Las olvidadas sondas para estudiar Urano y Neptuno
Hace poco celebramos los 25 años del sobrevuelo de Neptuno por parte de la sonda Voyager 2. Parece mentira, pero ya ha pasado un cuarto de siglo desde que la humanidad visitó un gigante de hielo. Una visita tan histórica como fugaz. Y lo triste es que no hay ningún plan para volver a mandar una nave espacial a estos planetas. Urano y Neptuno encierran multitud de misterios que nos permitirían aclarar no sólo la formación del Sistema Solar, sino de muchos otros sistemas estelares. Actualmente sabemos que una fracción considerable de los exoplanetas descubiertos alrededor de otras estrellas son exoneptunos. Así que no es de extrañar que una de las misiones espaciales prioritarias para la comunidad científica sea precisamente una sonda para estudiar los dos planetas más lejanos del Sistema Solar.
Antes de nada convendría aclarar por qué es tan importante el estudio de Urano y Neptuno. Más que nada, porque mucha gente pudiera pensar que ambos planetas no son otra cosa que gigantes gaseosos en miniatura. Vamos, una especie de Júpiter de pequeño tamaño, y no es así. Júpiter y Saturno están formados principalmente por hidrógeno en un 90% de su masa, aunque la denominación ‘gigante gaseoso’ es más bien errónea: la mayor parte del hidrógeno en el interior de estos planetas está en estado líquido o metálico (aunque ‘gigante líquido’ quedaría un tanto confuso). Por el contrario, Urano y Neptuno están compuestos por menos de un 20% de hidrógeno y su parte interna debe estar dominada por compuestos de elementos tales como oxígeno, carbono o nitrógeno. Como en el caso de sus hermanos mayores, el nombre ‘gigantes de hielo’ no es exactamente correcto. Urano y Neptuno tienen grandes cantidades de agua, metano y amoniaco, pero a las presiones y temperaturas del interior su comportamiento es muy distinto al que estamos acostumbrados. De hecho, la fase preferida por el hielo de agua dentro de estos planetas corresponde a un fluido supercrítico bastante exótico desde nuestro punto de vista.

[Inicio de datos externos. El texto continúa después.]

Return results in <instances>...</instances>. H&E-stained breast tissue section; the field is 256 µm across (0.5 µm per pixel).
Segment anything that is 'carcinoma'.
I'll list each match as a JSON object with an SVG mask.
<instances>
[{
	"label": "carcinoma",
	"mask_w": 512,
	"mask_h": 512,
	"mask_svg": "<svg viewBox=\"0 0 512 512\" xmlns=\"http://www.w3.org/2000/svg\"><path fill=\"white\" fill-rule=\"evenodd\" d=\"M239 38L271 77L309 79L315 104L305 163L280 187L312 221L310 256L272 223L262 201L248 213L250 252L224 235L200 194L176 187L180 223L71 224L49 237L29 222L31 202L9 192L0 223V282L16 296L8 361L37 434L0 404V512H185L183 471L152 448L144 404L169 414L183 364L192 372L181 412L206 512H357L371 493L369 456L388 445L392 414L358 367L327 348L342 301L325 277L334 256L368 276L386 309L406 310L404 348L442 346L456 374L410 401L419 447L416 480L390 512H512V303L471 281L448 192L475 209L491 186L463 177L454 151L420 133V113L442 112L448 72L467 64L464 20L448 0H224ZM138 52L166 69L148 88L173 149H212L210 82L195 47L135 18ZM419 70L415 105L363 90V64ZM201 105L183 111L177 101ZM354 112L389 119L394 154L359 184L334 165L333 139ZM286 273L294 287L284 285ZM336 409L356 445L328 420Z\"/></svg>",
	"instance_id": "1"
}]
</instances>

En cualquier caso, es más lo que desconocemos de Urano y Neptuno que lo que sabemos. Desde su tortuosa formación -ambos planetas nacieron más cerca del Sol que donde están actualmente para luego ser empujados hacia el exterior por Saturno-, hasta su estructura interna, pasando por sus extraños satélites, todo son misterios. Por lo que sabemos, los gigantes de hielo podrían albergar diamantes gigantes en su interior o una atmósfera con chaparrones de gotas de metano del tamaño de balones de fútbol. Sólo una sonda espacial podría ayudar a despejar estas incógnitas, pero, ¿la mandamos a Urano o a Neptuno?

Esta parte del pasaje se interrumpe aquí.